### WHAT TO WORK ON
Reproduce every line from the one containing "Find previous occurrence" down to the one containing "https://atom.io/packages/ex-mode", with both of those lines included, and nothing else.

(Plain-text document sources)

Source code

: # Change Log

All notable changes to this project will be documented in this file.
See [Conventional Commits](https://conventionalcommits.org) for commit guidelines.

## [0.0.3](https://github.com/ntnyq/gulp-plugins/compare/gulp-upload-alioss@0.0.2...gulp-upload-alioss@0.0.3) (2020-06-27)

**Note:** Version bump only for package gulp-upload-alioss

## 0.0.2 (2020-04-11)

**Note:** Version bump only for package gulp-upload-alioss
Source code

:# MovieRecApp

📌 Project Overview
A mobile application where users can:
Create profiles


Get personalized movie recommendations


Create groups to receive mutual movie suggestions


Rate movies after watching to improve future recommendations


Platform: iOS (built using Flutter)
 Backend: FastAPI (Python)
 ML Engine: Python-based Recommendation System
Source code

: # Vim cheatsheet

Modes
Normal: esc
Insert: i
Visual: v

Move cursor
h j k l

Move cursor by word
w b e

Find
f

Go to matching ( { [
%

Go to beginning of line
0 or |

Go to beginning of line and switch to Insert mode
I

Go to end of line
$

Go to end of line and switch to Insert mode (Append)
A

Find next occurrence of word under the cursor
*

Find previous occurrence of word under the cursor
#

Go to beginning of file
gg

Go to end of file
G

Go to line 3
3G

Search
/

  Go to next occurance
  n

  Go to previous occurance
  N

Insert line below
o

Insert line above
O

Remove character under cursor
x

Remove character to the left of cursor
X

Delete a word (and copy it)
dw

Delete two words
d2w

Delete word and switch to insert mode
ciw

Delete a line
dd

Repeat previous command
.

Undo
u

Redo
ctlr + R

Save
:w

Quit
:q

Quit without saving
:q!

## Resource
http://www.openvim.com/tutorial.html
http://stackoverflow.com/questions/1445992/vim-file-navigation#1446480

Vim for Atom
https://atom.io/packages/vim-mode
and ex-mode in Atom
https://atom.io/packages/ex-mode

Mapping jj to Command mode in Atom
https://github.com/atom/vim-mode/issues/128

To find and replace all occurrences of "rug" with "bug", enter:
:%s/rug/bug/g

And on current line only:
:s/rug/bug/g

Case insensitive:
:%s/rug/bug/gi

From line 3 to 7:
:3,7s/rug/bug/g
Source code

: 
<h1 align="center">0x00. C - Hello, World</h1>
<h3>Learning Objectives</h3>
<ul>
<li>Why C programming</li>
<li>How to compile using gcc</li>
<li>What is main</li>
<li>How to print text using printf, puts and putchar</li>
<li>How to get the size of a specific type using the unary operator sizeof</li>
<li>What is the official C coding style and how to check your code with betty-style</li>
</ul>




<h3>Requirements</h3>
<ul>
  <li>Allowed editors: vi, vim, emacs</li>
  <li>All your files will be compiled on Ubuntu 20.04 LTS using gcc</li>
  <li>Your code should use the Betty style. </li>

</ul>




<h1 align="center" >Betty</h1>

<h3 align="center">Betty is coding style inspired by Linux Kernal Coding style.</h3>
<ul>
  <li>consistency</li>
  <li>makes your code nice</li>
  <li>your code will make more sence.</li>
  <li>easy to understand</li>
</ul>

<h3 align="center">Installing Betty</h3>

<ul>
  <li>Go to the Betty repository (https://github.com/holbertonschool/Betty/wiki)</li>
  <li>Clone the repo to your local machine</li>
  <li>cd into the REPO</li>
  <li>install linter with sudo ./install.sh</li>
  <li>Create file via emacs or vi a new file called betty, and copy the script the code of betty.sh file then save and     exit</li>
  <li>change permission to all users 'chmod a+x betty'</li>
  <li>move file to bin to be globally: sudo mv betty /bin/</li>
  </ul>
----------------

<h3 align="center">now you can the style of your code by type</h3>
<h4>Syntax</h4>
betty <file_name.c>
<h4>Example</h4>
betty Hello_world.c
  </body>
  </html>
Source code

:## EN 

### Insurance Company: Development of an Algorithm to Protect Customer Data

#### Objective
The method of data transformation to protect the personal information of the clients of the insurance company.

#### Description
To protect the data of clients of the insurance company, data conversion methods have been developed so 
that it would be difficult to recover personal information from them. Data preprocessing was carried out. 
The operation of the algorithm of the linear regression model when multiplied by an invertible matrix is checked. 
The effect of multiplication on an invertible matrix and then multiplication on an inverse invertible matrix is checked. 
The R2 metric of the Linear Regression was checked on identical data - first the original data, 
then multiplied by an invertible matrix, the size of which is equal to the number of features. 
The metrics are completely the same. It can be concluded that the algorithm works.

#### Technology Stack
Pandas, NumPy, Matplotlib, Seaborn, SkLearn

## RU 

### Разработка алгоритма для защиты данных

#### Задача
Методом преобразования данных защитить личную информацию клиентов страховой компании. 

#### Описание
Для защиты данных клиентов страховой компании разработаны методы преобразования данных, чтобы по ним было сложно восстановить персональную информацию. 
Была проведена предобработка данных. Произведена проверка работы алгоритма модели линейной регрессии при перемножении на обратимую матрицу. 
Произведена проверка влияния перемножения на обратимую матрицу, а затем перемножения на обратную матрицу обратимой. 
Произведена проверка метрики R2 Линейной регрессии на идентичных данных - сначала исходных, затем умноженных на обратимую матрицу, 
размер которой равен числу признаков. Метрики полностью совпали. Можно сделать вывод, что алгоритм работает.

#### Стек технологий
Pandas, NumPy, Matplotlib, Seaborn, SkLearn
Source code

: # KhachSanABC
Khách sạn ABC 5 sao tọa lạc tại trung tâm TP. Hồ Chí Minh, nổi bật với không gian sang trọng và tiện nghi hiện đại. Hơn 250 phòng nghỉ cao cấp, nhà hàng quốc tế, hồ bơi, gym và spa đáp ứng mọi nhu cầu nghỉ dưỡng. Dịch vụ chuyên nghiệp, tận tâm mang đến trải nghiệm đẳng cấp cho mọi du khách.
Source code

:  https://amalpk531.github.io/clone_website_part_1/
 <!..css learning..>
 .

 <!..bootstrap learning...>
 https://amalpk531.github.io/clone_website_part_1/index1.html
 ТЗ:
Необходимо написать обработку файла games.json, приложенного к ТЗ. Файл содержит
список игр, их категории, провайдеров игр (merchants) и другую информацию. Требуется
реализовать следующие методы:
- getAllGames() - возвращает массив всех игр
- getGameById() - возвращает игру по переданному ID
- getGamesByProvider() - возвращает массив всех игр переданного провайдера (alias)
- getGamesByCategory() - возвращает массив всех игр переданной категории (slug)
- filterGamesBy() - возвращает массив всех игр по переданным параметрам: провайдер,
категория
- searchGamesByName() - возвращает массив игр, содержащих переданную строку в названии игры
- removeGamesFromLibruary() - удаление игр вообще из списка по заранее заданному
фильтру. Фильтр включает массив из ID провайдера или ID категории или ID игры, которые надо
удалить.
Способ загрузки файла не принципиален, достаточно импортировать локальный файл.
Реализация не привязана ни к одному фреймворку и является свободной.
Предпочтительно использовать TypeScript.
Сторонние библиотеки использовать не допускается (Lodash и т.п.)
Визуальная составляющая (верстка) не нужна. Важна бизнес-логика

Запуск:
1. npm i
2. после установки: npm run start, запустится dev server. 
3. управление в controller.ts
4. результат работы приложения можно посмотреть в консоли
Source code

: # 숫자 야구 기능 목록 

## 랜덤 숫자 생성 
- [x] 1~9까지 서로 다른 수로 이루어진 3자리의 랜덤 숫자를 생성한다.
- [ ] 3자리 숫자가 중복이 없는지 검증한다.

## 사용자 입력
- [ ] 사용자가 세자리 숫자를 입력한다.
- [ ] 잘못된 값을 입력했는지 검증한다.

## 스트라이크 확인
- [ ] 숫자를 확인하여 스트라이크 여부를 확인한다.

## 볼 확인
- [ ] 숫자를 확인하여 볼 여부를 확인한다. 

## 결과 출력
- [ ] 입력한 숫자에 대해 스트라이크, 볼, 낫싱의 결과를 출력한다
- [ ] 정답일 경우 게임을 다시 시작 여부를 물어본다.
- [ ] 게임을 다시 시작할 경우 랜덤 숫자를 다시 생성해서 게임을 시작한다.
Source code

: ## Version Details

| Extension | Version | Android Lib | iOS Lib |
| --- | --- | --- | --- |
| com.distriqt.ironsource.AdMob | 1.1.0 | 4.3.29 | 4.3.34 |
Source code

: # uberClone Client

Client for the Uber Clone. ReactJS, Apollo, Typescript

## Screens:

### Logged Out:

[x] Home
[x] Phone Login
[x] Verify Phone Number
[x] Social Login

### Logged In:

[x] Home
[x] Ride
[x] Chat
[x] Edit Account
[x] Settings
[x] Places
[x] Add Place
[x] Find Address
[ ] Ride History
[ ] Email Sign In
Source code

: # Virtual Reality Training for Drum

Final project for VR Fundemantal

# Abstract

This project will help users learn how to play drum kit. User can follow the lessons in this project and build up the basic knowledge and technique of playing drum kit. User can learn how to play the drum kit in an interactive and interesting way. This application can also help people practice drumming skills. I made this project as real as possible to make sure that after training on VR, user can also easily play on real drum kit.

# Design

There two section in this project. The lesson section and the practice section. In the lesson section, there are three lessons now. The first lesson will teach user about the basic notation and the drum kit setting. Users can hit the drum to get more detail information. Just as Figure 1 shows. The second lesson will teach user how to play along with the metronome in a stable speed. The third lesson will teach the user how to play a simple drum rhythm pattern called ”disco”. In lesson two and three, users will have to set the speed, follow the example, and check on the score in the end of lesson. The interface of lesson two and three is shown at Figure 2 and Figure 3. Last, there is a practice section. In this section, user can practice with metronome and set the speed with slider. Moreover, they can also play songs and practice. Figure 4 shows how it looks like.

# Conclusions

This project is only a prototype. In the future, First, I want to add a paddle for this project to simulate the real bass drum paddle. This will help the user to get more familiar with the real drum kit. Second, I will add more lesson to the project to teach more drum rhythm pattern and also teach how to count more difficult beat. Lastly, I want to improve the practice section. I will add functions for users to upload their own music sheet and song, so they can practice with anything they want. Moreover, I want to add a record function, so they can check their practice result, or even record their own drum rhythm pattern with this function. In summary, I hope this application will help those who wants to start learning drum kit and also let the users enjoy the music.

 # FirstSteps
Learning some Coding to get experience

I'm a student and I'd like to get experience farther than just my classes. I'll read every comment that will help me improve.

### TASK ANSWER
Find previous occurrence of word under the cursor
#

Go to beginning of file
gg

Go to end of file
G

Go to line 3
3G

Search
/

  Go to next occurance
  n

  Go to previous occurance
  N

Insert line below
o

Insert line above
O

Remove character under cursor
x

Remove character to the left of cursor
X

Delete a word (and copy it)
dw

Delete two words
d2w

Delete word and switch to insert mode
ciw

Delete a line
dd

Repeat previous command
.

Undo
u

Redo
ctlr + R

Save
:w

Quit
:q

Quit without saving
:q!

## Resource
http://www.openvim.com/tutorial.html
http://stackoverflow.com/questions/1445992/vim-file-navigation#1446480

Vim for Atom
https://atom.io/packages/vim-mode
and ex-mode in Atom
https://atom.io/packages/ex-mode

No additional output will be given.